* **ABOUT THIS EXERCISE**
Using the article below on new quarterbacks, decide whether each statement agrees with it: (a) E.J. Manuel has already started six games in his career. (b) Virginia Tech kept its top two tailbacks. (c) Three of the past four national champions had first-year starters at quarterback. For each, answer yes or no and quote the deciding words.

* **EXCERPTED PASSAGE**

New QBs key for some conference contenders

As we get ever closer to the start of the 2011 season, we will hear more and more about the importance of veteran players at key positions.

At no position is experience talked about more than quarterback.

Indeed, Oklahoma is being touted as a national title contender because of the return of Landry Jones; Stanford - despite losing its coach and three-fifths of its offensive line - is being bandied about as a potential national dark-horse because of the return of Andrew Luck; and LSU is being given the nod by some in the SEC West because it has a three-year starter at quarterback in Jordan Jefferson.

Well, the next time you hear talk about how a team has to have an experienced quarterback, strike back with this nugget: Three of the past four - and five of the past nine - national champions have had first-year starters at quarterback.

We're not talking about league championships here; we're talking about national titles.

Since 2002, Ohio State (with Craig Krenzel in '02), LSU (Matt Mauck in '03 and Matt Flynn in '07), Alabama (Greg McElroy in '09) and Auburn (Cam Newton last season) have worn the crown with first-year signal-callers. (In addition, three of the past four Heisman winners - two quarterbacks and a running back - were in their first seasons as starters.)

Of course, you do have to win your conference before you can hope to win a national title.

And in that vein, here's a look at teams that have legitimate hopes for a conference title this fall despite carrying the "burden" of having a first-year starting quarterback.


THE TEAMS: Florida State, North Carolina and Virginia Tech

OVERVIEW: The preseason favorites in the Atlantic (FSU) and Coastal (Virginia Tech) divisions must replace quarterbacks who were drafted - the Seminoles with Christian Ponder and the Hokies with Tyrod Taylor. North Carolina loses T.J. Yates, who had an up-and-down career but ended on a high note.

FLORIDA STATE: New starter E.J. Manuel actually has started six games in his career in place of an injured Ponder, so he has some experience. Still, going into a season as the starter is new for Manuel, and while there are really no questions about FSU's defense, there are a few about the offense. Manuel is a big guy (6-5/234) with mobility and a good arm. While there is no true feature back or an elite receiver, Manuel has a solid group of tailbacks and a deep receiving corps with which to work. Manuel is going to put up big numbers in at least four of the first six games (Louisiana-Monroe, Charleston Southern, Wake Forest and Duke); how he performs in the other two - Game 3 at home against Oklahoma and Game 4 at Clemson - will determine if FSU starts 6-0, 5-1 or 4-2.

VIRGINIA TECH: The Hokies lost their quarterback and their top two tailbacks. The new quarterback is Logan Thomas, a great athlete who was recruited as a tight end. At 6-6 and 245, Thomas is even bigger than Manuel, but he lacks experience. He played in seven games last season, going 12-of-26 for 107 yards. Another difference from Manuel: Thomas has no established tailbacks behind him. Thomas does have good receivers and a solid line, and he should be able to ease into the job because the early-season competition isn't that tough. The Hokies should be 4-0 before playing Clemson and Miami back-to-back. Another difference from Manuel: While FSU coaches will be counting on the experienced Manuel to make big plays, Virginia Tech coaches can't rely on that from the inexperienced Thomas. Hokies coaches are more likely to ask Thomas not to lose games rather than to go out and win them.

* **INFORMATION PROVIDED**

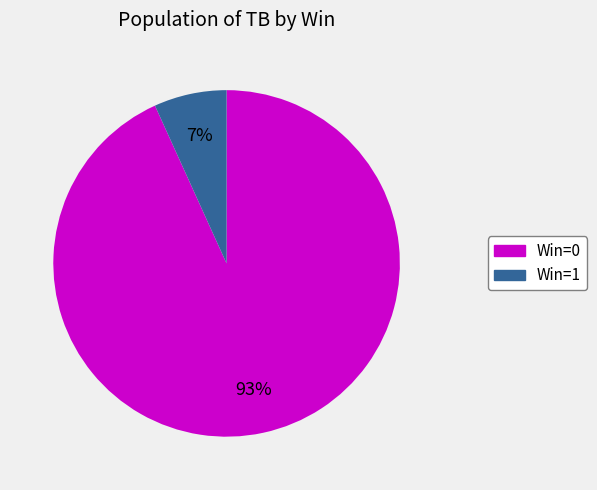

To the nearest percent, what is the average slice percentage?

50%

* **RESPONSE BELOW**
(a) Yes: "E.J. Manuel actually has started six games in his career in place of an injured Ponder"
(b) No: "The Hokies lost their quarterback and their top two tailbacks."
(c) Yes: "Three of the past four - and five of the past nine - national champions have had first-year starters at quarterback."